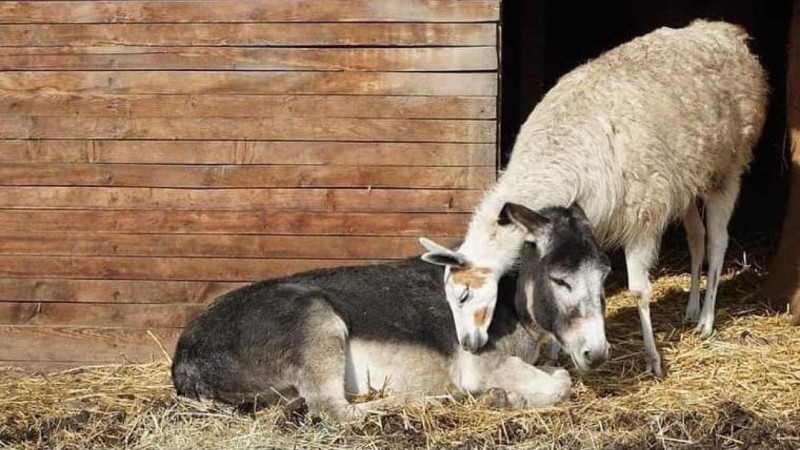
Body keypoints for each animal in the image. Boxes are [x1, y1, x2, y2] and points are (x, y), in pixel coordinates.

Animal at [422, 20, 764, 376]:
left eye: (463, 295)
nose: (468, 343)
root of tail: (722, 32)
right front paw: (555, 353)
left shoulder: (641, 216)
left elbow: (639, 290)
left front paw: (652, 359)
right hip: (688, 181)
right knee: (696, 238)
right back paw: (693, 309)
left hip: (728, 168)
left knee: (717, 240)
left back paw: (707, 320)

+ + + + +

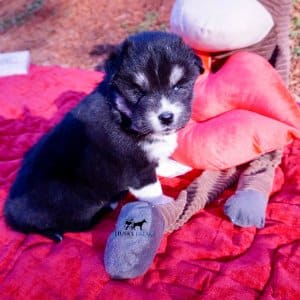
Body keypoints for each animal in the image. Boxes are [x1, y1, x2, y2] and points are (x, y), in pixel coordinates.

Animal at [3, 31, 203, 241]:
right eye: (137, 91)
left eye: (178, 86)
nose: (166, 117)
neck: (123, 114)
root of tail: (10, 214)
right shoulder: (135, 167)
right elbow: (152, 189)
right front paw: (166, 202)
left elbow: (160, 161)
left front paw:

+ + + + +

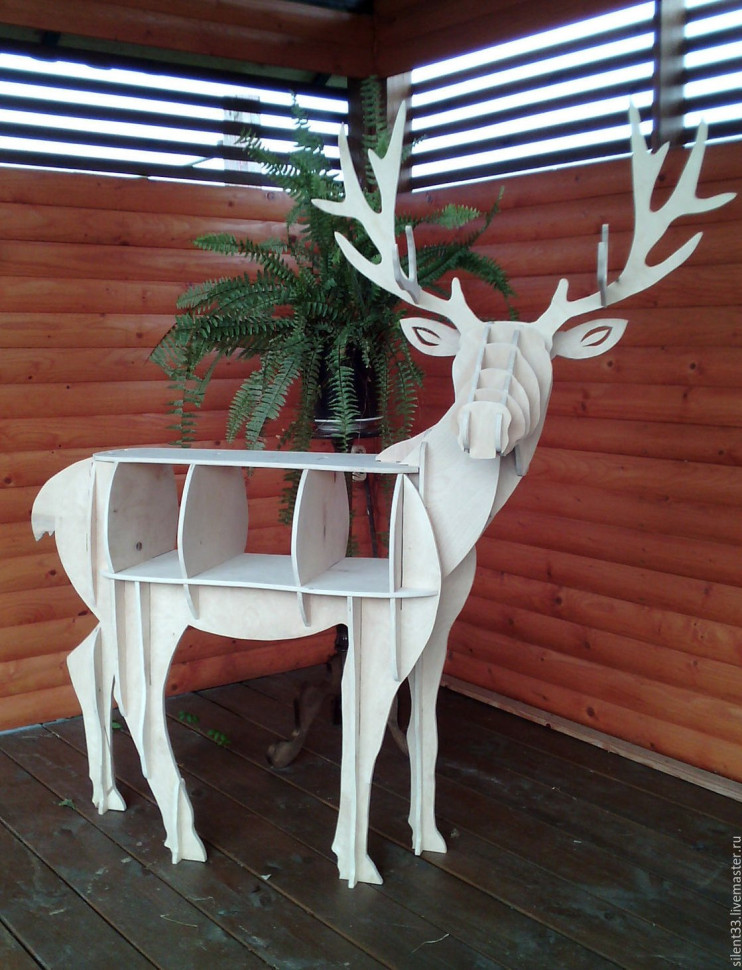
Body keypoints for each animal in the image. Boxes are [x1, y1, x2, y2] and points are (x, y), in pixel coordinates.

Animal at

+ + + + +

# [What to produce]
Each line above that contains the word "front" must be copied.

# [Answer space]
right front paw: (555, 353)
left front paw: (652, 359)
right front paw: (166, 202)
left front paw:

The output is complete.